The EU, with its policy of 'open strategic autonomy', has embraced in principle the ideas of preserving as much openness as is possible and of pursuing, again as far as possible, an international order based on cooperation and accepted rules.

Access to natural resources, technology transfer, the smooth functioning of global finance, dealing with migratory flows, reducing the levels of poverty are all issues that can hardly be addressed without the benefit of a multilateral framework. Global public goods require global responses. The twin crises of the 2020s, while in some cases putting into question the worldwide system of institutionalised, rules-based cooperation, have also highlighted its crucial importance for humankind.

The challenge is to preserve dialogue within the G20 and the multilateral economic and financial organisations.

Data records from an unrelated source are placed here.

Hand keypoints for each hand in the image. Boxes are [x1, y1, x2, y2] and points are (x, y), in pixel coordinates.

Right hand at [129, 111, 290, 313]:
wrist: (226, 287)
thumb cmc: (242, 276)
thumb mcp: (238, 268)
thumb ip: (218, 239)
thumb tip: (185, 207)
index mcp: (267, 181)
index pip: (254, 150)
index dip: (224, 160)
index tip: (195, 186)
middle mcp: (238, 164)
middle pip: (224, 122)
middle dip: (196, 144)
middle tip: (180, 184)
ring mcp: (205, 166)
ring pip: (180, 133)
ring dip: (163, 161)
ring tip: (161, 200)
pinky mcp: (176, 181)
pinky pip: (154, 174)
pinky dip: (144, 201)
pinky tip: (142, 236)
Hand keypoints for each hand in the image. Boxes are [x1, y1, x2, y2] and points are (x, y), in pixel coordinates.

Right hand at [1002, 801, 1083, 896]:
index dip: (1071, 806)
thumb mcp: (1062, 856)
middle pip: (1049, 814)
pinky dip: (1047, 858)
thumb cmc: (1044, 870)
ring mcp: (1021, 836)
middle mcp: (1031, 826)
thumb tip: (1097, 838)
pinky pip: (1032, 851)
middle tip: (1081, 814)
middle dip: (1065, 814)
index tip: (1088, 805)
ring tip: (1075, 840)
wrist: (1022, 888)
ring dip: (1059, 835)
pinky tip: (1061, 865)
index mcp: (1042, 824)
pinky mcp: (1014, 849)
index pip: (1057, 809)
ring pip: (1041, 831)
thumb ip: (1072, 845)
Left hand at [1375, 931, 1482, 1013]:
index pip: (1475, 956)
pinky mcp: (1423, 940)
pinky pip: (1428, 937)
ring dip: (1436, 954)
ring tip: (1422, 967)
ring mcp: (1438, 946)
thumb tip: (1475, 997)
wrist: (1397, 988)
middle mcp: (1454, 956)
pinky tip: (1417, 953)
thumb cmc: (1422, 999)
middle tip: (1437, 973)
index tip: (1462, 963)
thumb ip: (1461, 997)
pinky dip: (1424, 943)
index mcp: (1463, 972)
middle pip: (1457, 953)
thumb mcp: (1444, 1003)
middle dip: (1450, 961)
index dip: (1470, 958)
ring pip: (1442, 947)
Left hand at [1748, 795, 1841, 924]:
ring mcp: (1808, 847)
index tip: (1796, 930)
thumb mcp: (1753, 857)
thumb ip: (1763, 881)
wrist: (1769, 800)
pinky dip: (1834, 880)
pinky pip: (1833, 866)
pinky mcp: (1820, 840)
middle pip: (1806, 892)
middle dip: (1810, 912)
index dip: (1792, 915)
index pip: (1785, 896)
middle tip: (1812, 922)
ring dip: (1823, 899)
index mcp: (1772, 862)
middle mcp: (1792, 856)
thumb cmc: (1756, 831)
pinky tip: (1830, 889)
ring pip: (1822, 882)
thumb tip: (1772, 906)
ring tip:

Reforms are needed, in fact long overdue, to improve their functioning in order to increase their legitimacy and safeguard their role in the future. It is easier to reform the existing institutions than to dismiss them and try to build new ones.

By definition, however, multilateralism cannot be preserved by the goodwill of one side alone. One cannot overlook the difficulties of the current situation, be blind to growing geopolitical differences or ignore the prospect of an increasingly polarised world. Much in this is highly political, therefore beyond the scope of this conversation. Concerning economic and financial institutions, one should be both realistic and hopeful. The goal, to quote Raghuram Rajan, should be to create (or rather, maintain) 'safe spaces in which countries, albeit with different values and systems, can interact regardless of their respective domestic policies or international tensions'. Looking ahead, this needs genuine engagement on all sides.